INSTRUCCIONES:
1. Según el fragmento sobre la guerra contra el narcotráfico, ¿qué indican ahora las encuestas de opinión?
2. Traduzca al inglés esta oración del fragmento sobre la guerra contra el narcotráfico: "Respondió que nadie podía haber previsto semejante desarrollo de la capacidad bélica de los narcos."
3. Reescriba como lista el párrafo del fragmento sobre la guerra contra el narcotráfico que empieza con "Los argumentos de los críticos son", sin perder sus datos principales.

FRAGMENTO DEL DOCUMENTO:

¿Esperaba el presidente Calderón una reacción tan brutal de las mafias?
¿Sospechaba que el narcotráfico estuviera equipado con un armamento tan mortífero y un sistema de
comunicaciones tan avanzado que le permitiera contraatacar con tanta eficacia a las Fuerzas
Armadas? Respondió que nadie podía haber previsto semejante desarrollo de la capacidad bélica de
los narcos. Estos iban siendo golpeados, pero, había que aceptarlo, la guerra duraría y en el
camino quedarían por desgracia muchas víctimas.
Esta política de Felipe Calderón que, al comienzo, fue popular, ha ido perdiendo
respaldo a medida que las ciudades mexicanas se llenaban de muertos y heridos, y la violencia
alcanzaba indescriptibles manifestaciones de horror. Desde entonces, las críticas han aumentado y
las encuestas de opinión indican que ahora una mayoría de mexicanos es pesimista y condena esta
guerra.
Los argumentos de los críticos son, principalmente, los siguientes: no se
declaran guerras que no se pueden ganar. El resultado de movilizar al Ejército en un tipo de
contienda para la que no ha sido preparado tendrá el efecto perverso de contaminar a las Fuerzas
Armadas con la corrupción y dará a los cárteles la posibilidad de instrumentalizar también a los
militares para sus fines. Al narcotráfico no se le debe enfrentar de manera abierta y a plena luz,
como a un país enemigo: hay que combatirlo como él actúa, en las sombras, con cuerpos de seguridad
sigilosos y especializados, lo que es tarea policial.

DATOS PROPORCIONADOS:
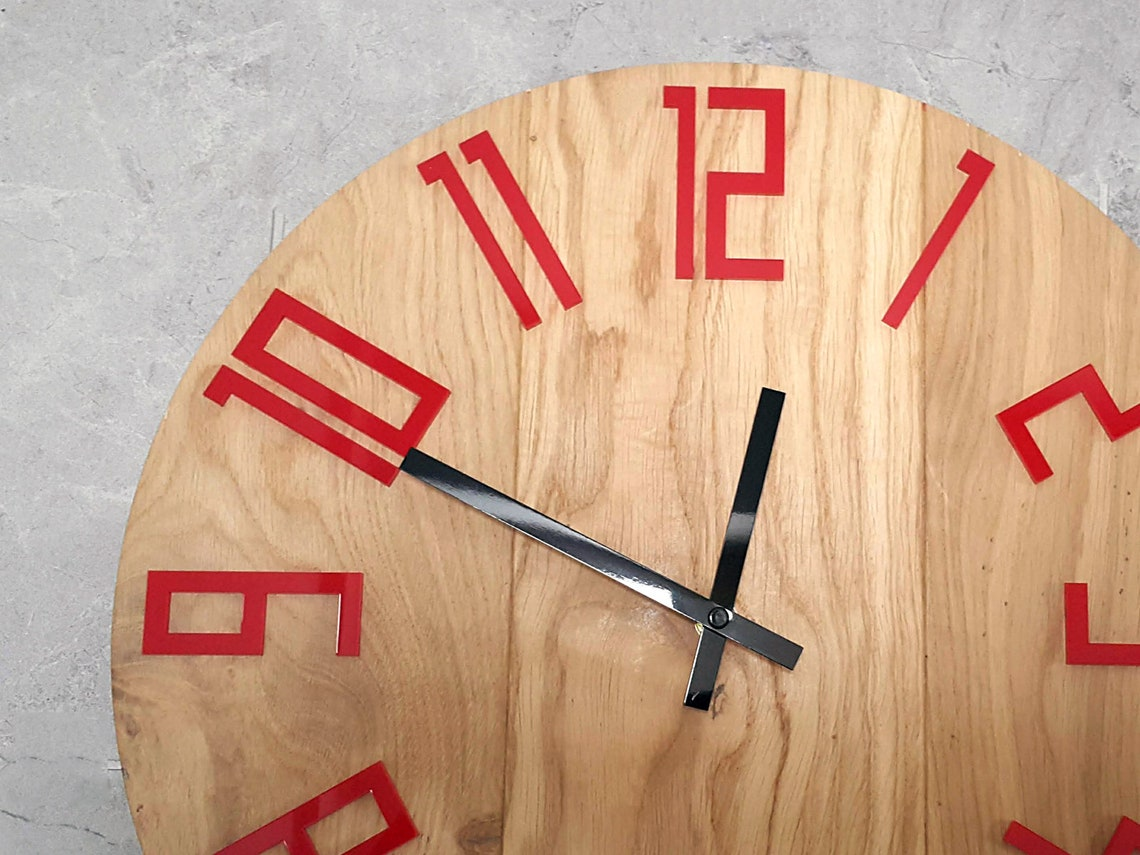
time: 12:49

RESPUESTAS ESPERADAS:
1. Que una mayoría de mexicanos es pesimista y condena esta guerra.

2. He replied that no one could have foreseen such a development of the drug traffickers' military capability.

3.
- No se declaran guerras que no se pueden ganar.
- Movilizar al Ejército en una contienda para la que no está preparado contaminará a las Fuerzas Armadas con la corrupción.
- Los cárteles podrán instrumentalizar también a los militares para sus fines.
- Al narcotráfico no se le debe enfrentar abiertamente, como a un país enemigo, sino en las sombras.
- Debe combatirse con cuerpos de seguridad sigilosos y especializados, lo que es tarea policial.